**WHAT YOU HAVE TO DO**
Go through the listing and set it down exactly, leaving out its pictures.

**INPUT DATA**

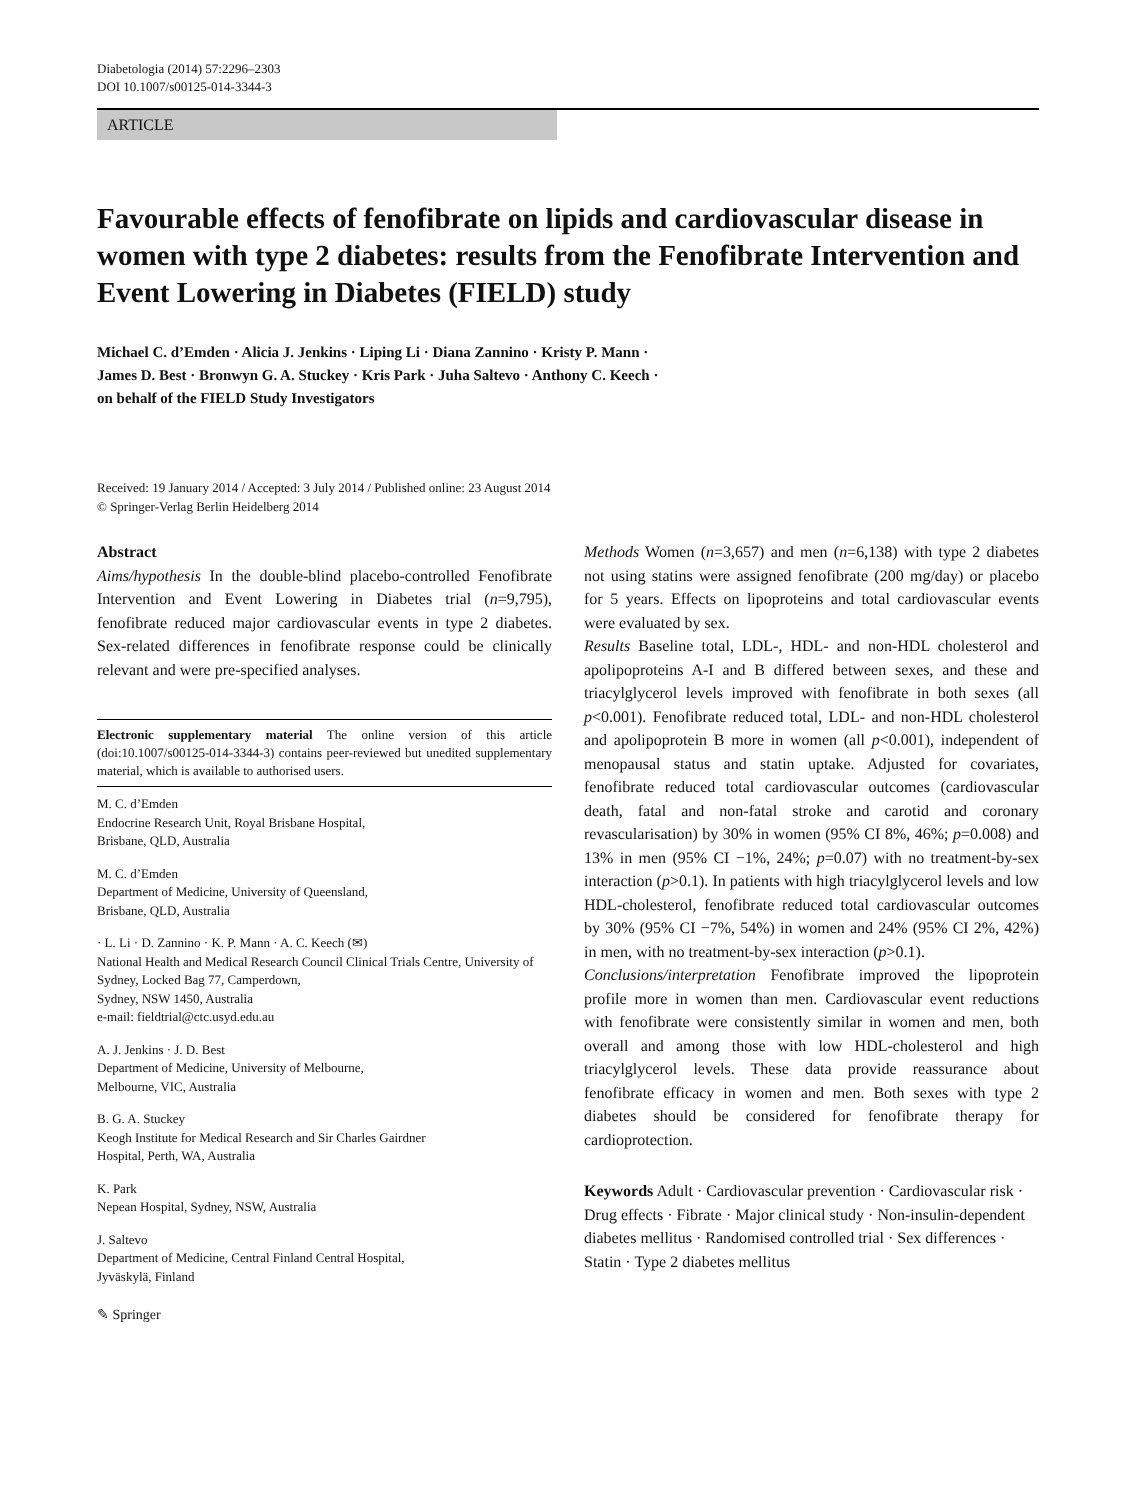Diabetologia (2014) 57:2296–2303
DOI 10.1007/s00125-014-3344-3
ARTICLE
Favourable effects of fenofibrate on lipids and cardiovascular disease in women with type 2 diabetes: results from the Fenofibrate Intervention and Event Lowering in Diabetes (FIELD) study
Michael C. d’Emden · Alicia J. Jenkins · Liping Li · Diana Zannino · Kristy P. Mann ·
James D. Best · Bronwyn G. A. Stuckey · Kris Park · Juha Saltevo · Anthony C. Keech ·
on behalf of the FIELD Study Investigators
Received: 19 January 2014 / Accepted: 3 July 2014 / Published online: 23 August 2014
© Springer-Verlag Berlin Heidelberg 2014
Abstract
Aims/hypothesis In the double-blind placebo-controlled Fenofibrate Intervention and Event Lowering in Diabetes trial (n=9,795), fenofibrate reduced major cardiovascular events in type 2 diabetes. Sex-related differences in fenofibrate response could be clinically relevant and were pre-specified analyses.
Electronic supplementary material The online version of this article (doi:10.1007/s00125-014-3344-3) contains peer-reviewed but unedited supplementary material, which is available to authorised users.
M. C. d’Emden
Endocrine Research Unit, Royal Brisbane Hospital,
Brisbane, QLD, Australia
M. C. d’Emden
Department of Medicine, University of Queensland,
Brisbane, QLD, Australia
· L. Li · D. Zannino · K. P. Mann · A. C. Keech (✉)
National Health and Medical Research Council Clinical Trials Centre, University of Sydney, Locked Bag 77, Camperdown,
Sydney, NSW 1450, Australia
e-mail: fieldtrial@ctc.usyd.edu.au
A. J. Jenkins · J. D. Best
Department of Medicine, University of Melbourne,
Melbourne, VIC, Australia
B. G. A. Stuckey
Keogh Institute for Medical Research and Sir Charles Gairdner
Hospital, Perth, WA, Australia
K. Park
Nepean Hospital, Sydney, NSW, Australia
J. Saltevo
Department of Medicine, Central Finland Central Hospital,
Jyväskylä, Finland
✎ Springer
Methods Women (n=3,657) and men (n=6,138) with type 2 diabetes not using statins were assigned fenofibrate (200 mg/day) or placebo for 5 years. Effects on lipoproteins and total cardiovascular events were evaluated by sex.
Results Baseline total, LDL-, HDL- and non-HDL cholesterol and apolipoproteins A-I and B differed between sexes, and these and triacylglycerol levels improved with fenofibrate in both sexes (all p<0.001). Fenofibrate reduced total, LDL- and non-HDL cholesterol and apolipoprotein B more in women (all p<0.001), independent of menopausal status and statin uptake. Adjusted for covariates, fenofibrate reduced total cardiovascular outcomes (cardiovascular death, fatal and non-fatal stroke and carotid and coronary revascularisation) by 30% in women (95% CI 8%, 46%; p=0.008) and 13% in men (95% CI −1%, 24%; p=0.07) with no treatment-by-sex interaction (p>0.1). In patients with high triacylglycerol levels and low HDL-cholesterol, fenofibrate reduced total cardiovascular outcomes by 30% (95% CI −7%, 54%) in women and 24% (95% CI 2%, 42%) in men, with no treatment-by-sex interaction (p>0.1).
Conclusions/interpretation Fenofibrate improved the lipoprotein profile more in women than men. Cardiovascular event reductions with fenofibrate were consistently similar in women and men, both overall and among those with low HDL-cholesterol and high triacylglycerol levels. These data provide reassurance about fenofibrate efficacy in women and men. Both sexes with type 2 diabetes should be considered for fenofibrate therapy for cardioprotection.
Keywords Adult · Cardiovascular prevention · Cardiovascular risk · Drug effects · Fibrate · Major clinical study · Non-insulin-dependent diabetes mellitus · Randomised controlled trial · Sex differences · Statin · Type 2 diabetes mellitus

**SOLUTION**
Diabetologia (2014) 57:2296–2303
DOI 10.1007/s00125-014-3344-3
ARTICLE
Favourable effects of fenofibrate on lipids and cardiovascular disease in women with type 2 diabetes: results from the Fenofibrate Intervention and Event Lowering in Diabetes (FIELD) study
Michael C. d’Emden · Alicia J. Jenkins · Liping Li · Diana Zannino · Kristy P. Mann ·
James D. Best · Bronwyn G. A. Stuckey · Kris Park · Juha Saltevo · Anthony C. Keech ·
on behalf of the FIELD Study Investigators
Received: 19 January 2014 / Accepted: 3 July 2014 / Published online: 23 August 2014
© Springer-Verlag Berlin Heidelberg 2014
Abstract
Aims/hypothesis In the double-blind placebo-controlled Fenofibrate Intervention and Event Lowering in Diabetes trial (n=9,795), fenofibrate reduced major cardiovascular events in type 2 diabetes. Sex-related differences in fenofibrate response could be clinically relevant and were pre-specified analyses.
Electronic supplementary material The online version of this article (doi:10.1007/s00125-014-3344-3) contains peer-reviewed but unedited supplementary material, which is available to authorised users.
M. C. d’Emden
Endocrine Research Unit, Royal Brisbane Hospital,
Brisbane, QLD, Australia
M. C. d’Emden
Department of Medicine, University of Queensland,
Brisbane, QLD, Australia
· L. Li · D. Zannino · K. P. Mann · A. C. Keech (✉)
National Health and Medical Research Council Clinical Trials Centre, University of Sydney, Locked Bag 77, Camperdown,
Sydney, NSW 1450, Australia
e-mail: fieldtrial@ctc.usyd.edu.au
A. J. Jenkins · J. D. Best
Department of Medicine, University of Melbourne,
Melbourne, VIC, Australia
B. G. A. Stuckey
Keogh Institute for Medical Research and Sir Charles Gairdner
Hospital, Perth, WA, Australia
K. Park
Nepean Hospital, Sydney, NSW, Australia
J. Saltevo
Department of Medicine, Central Finland Central Hospital,
Jyväskylä, Finland
✎ Springer
Methods Women (n=3,657) and men (n=6,138) with type 2 diabetes not using statins were assigned fenofibrate (200 mg/day) or placebo for 5 years. Effects on lipoproteins and total cardiovascular events were evaluated by sex.
Results Baseline total, LDL-, HDL- and non-HDL cholesterol and apolipoproteins A-I and B differed between sexes, and these and triacylglycerol levels improved with fenofibrate in both sexes (all p<0.001). Fenofibrate reduced total, LDL- and non-HDL cholesterol and apolipoprotein B more in women (all p<0.001), independent of menopausal status and statin uptake. Adjusted for covariates, fenofibrate reduced total cardiovascular outcomes (cardiovascular death, fatal and non-fatal stroke and carotid and coronary revascularisation) by 30% in women (95% CI 8%, 46%; p=0.008) and 13% in men (95% CI −1%, 24%; p=0.07) with no treatment-by-sex interaction (p>0.1). In patients with high triacylglycerol levels and low HDL-cholesterol, fenofibrate reduced total cardiovascular outcomes by 30% (95% CI −7%, 54%) in women and 24% (95% CI 2%, 42%) in men, with no treatment-by-sex interaction (p>0.1).
Conclusions/interpretation Fenofibrate improved the lipoprotein profile more in women than men. Cardiovascular event reductions with fenofibrate were consistently similar in women and men, both overall and among those with low HDL-cholesterol and high triacylglycerol levels. These data provide reassurance about fenofibrate efficacy in women and men. Both sexes with type 2 diabetes should be considered for fenofibrate therapy for cardioprotection.
Keywords Adult · Cardiovascular prevention · Cardiovascular risk · Drug effects · Fibrate · Major clinical study · Non-insulin-dependent diabetes mellitus · Randomised controlled trial · Sex differences · Statin · Type 2 diabetes mellitus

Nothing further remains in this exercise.